I'm sure it's all fine, with the tank being mature and all, however with any fish deaths the first thing I'd do is test the water.
One symptom of skipping water changes can be a drop in PH.
A dramatic PH drop could end up killing some of the Nitrifying bacteria in the filter, which could, in turn, lead to a build up of Ammonia and/or Nitrite.
If the filter was cycling again then even a water change would only be a very temporary fix until the cycle was complete.
I had an Ammonia Spike (caused by me adding too many fish to a recently cycled tank) - Ammonia went up to almost 3ppm in 24 hours.
I performed a large water change and tested it shortly after and it was 0.25ppm. These kind of levels can significantly affect the well-being of your livestock.
24 hours later and it was up to about 1.5ppm again.

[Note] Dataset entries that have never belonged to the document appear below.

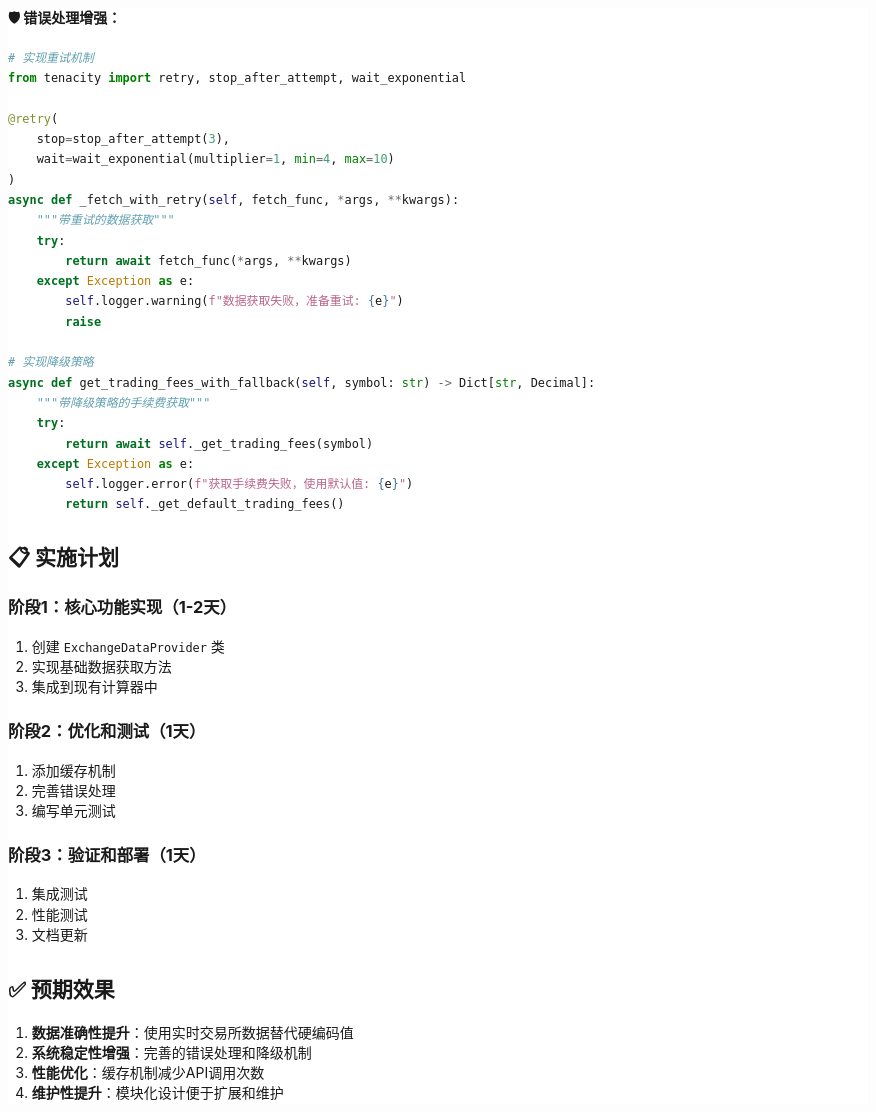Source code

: #### 🛡️ 错误处理增强：
```python
# 实现重试机制
from tenacity import retry, stop_after_attempt, wait_exponential

@retry(
    stop=stop_after_attempt(3),
    wait=wait_exponential(multiplier=1, min=4, max=10)
)
async def _fetch_with_retry(self, fetch_func, *args, **kwargs):
    """带重试的数据获取"""
    try:
        return await fetch_func(*args, **kwargs)
    except Exception as e:
        self.logger.warning(f"数据获取失败，准备重试: {e}")
        raise

# 实现降级策略
async def get_trading_fees_with_fallback(self, symbol: str) -> Dict[str, Decimal]:
    """带降级策略的手续费获取"""
    try:
        return await self._get_trading_fees(symbol)
    except Exception as e:
        self.logger.error(f"获取手续费失败，使用默认值: {e}")
        return self._get_default_trading_fees()
```

## 📋 实施计划

### 阶段1：核心功能实现（1-2天）
1. 创建 `ExchangeDataProvider` 类
2. 实现基础数据获取方法
3. 集成到现有计算器中

### 阶段2：优化和测试（1天）
1. 添加缓存机制
2. 完善错误处理
3. 编写单元测试

### 阶段3：验证和部署（1天）
1. 集成测试
2. 性能测试
3. 文档更新

## ✅ 预期效果

1. **数据准确性提升**：使用实时交易所数据替代硬编码值
2. **系统稳定性增强**：完善的错误处理和降级机制
3. **性能优化**：缓存机制减少API调用次数
4. **维护性提升**：模块化设计便于扩展和维护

I did another large water change and continued doing so for 4 or 5 days until the bacterial colonies grew to a level where they could cope with the additional bio-load.
The point is, I'd have known none of this without testing the water, and I would have lost fish.
I'm not saying that is what happened to you, but eliminating Ammonia and/or Nitrite from the equation is the easy part, then, with that out of the way, we can start thinking about what else could be causing the deaths.
I'd rather know what it isn't and go from there instead of presuming and guessing.